LA RUIDOSA INVASIÓN DEL POCHOCLO
El efecto crunch crunch

PochocloLos OtrosPor: Gustavo Noriega. Cuando una persona quiere despreciar al cine comercial se refiere a él como “cine pochoclero”. La división entre un cine de altas pretensiones artísticas y uno hecho puramente para entretenerse fue dinamitada hace ya medio siglo por los críticos de Cahiers du Cinéma, que encontraron en las películas producidas por los estudios de Hollywood, supuestamente pasatistas, marcas personales dejadas por sus directores, a quienes pasaron a llamar “autores”, con el mismo status que los grandes artistas. Sin embargo, la gente (alentada también por muchos críticos) se deja llevar por esa distinción, que en una formulación no menos burda, habla de películas “para pensar” y otras “para divertirse”.
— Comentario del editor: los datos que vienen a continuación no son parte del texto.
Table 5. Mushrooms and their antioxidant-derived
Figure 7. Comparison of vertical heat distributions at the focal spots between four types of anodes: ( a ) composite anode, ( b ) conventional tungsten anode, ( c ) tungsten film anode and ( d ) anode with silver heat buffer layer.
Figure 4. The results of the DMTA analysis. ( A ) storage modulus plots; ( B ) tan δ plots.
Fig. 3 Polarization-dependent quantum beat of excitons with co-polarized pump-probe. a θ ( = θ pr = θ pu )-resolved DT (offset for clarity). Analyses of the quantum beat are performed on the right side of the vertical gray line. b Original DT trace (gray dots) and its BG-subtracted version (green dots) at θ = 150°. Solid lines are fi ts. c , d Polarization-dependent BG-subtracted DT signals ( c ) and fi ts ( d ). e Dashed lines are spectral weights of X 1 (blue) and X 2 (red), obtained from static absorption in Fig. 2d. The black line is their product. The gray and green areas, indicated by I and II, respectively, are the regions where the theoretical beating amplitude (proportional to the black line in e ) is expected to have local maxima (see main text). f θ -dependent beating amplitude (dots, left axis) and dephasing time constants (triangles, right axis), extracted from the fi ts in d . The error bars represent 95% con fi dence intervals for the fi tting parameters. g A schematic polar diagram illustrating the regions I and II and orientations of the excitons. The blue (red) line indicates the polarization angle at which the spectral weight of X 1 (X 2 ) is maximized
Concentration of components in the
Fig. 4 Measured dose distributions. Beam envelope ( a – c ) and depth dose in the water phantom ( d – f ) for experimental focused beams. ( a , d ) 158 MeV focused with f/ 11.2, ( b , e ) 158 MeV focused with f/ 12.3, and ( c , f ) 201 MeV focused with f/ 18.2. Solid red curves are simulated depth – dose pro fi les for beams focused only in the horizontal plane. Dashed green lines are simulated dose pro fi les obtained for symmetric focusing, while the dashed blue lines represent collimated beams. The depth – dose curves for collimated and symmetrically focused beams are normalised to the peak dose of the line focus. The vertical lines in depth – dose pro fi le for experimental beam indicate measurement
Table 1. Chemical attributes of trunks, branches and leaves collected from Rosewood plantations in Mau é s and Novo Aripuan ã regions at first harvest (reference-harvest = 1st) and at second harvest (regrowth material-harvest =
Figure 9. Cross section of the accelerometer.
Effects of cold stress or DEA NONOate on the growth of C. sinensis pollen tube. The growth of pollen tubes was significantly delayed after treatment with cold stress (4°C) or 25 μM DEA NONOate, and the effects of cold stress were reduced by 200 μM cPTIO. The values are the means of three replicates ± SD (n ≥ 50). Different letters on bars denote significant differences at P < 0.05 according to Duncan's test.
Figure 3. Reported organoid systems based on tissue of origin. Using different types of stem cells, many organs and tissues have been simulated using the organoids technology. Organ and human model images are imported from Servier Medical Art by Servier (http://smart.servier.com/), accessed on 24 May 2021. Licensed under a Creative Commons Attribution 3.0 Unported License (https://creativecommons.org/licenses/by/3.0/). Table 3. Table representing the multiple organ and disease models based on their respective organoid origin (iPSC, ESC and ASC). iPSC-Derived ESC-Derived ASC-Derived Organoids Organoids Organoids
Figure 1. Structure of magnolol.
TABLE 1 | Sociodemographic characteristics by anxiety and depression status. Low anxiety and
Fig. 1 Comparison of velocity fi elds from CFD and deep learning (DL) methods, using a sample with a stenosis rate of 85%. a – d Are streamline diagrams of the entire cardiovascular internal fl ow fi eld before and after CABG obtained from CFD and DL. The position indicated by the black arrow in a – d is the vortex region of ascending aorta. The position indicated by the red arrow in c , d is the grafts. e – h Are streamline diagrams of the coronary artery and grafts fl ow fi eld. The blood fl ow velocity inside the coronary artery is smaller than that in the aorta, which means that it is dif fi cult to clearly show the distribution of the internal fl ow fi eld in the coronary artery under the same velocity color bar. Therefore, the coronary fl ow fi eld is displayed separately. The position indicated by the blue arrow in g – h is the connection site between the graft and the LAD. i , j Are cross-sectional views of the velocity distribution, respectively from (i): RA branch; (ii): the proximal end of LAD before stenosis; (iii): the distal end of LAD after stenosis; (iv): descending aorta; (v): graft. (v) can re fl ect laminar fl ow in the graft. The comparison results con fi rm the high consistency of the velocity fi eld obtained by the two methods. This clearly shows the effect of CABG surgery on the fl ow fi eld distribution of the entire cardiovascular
El pochoclo como símbolo del cine pasatista viene de la mano de las salas de cine restringidas a los shopping y su imposición de nuevas pautas de consumo. Si hace 20 años a un argentino se le vaticinaba que el maní con chocolate iba a ser reemplazado por las palomitas de maíz hubiera pensado que el interlocutor estaba loco. Pero aquí estamos, enchastrando las alfombras, pegoteando los asientos y haciendo un ruido imposible.

No tengo demasiados pruritos contra el pochoclo. La variedad dulce me parece deliciosa aunque su perfume demasiado invasivo. Si uno no tiene un poco de hambre, el aroma que viene de los megabaldes te puede hacer rebalsar el tanque de náuseas. Pero el problema principal es el sonoro. Como las películas que se ven en los shoppings suelen ser uniformemente estruendosas, el efecto crunch crunch de la masticación suele pasar desapercibido. Pero cuando la película es más silenciosa…

Fue lo que me pasó cuando vi en el Hoyts Abasto Los otros, una película fantástica con Nicole Kidman, dirigida por el español Alejandro Amenábar. Separados por unas pocas butacas de la mía, dos adolescentes consumían con fervor el balde de pochoclo más grande que yo haya visto jamás. El problema era que Los otros es una película de fantasmas, que habitan en un mundo silencioso, enigmático, sugerente. El masticar de las dos pequeñas bestias no se detenía nunca e interfería salvajemente con lo que se veía (y lo poco que se escuchaba) en la pantalla. Los primeros cuarenta minutos pasaron sin novedad. De pronto, el calvario terminó. El balde estaba vacío. Imaginé el estado de los dos estómagos adolescentes y cuando vi que el primero de ellos se levantaba y se dirigía al pasillo, no dudé en que iba al baño a vomitar. Me pareció que el universo era un lugar ordenado: a un exceso le seguía el sacarse de encima el excedente. Decidí tratar de concentrarme en la película. Enorme fue mi sorpresa al ver que el muchacho volvía con otro balde colmado de palomitas de maíz (no menos enorme el balde que mi sorpresa). Decidí intervenir. Cuando quiso pasar delante de mí levanté mis pies, él levantaba el suyo buscando paso y yo seguía subiendo. En el punto más alto que mi postura me permitía, enganché mi pie en el suyo haciéndolo tambalear. Quise educarlo: “No podés comer tanto pochoclo, te va a hacer mal”. Pasó en silencio, se sentó y ni él ni el hermano metieron mano en el balde nuevo hasta el final de la película. Me sentí culpable. Me dio hambre.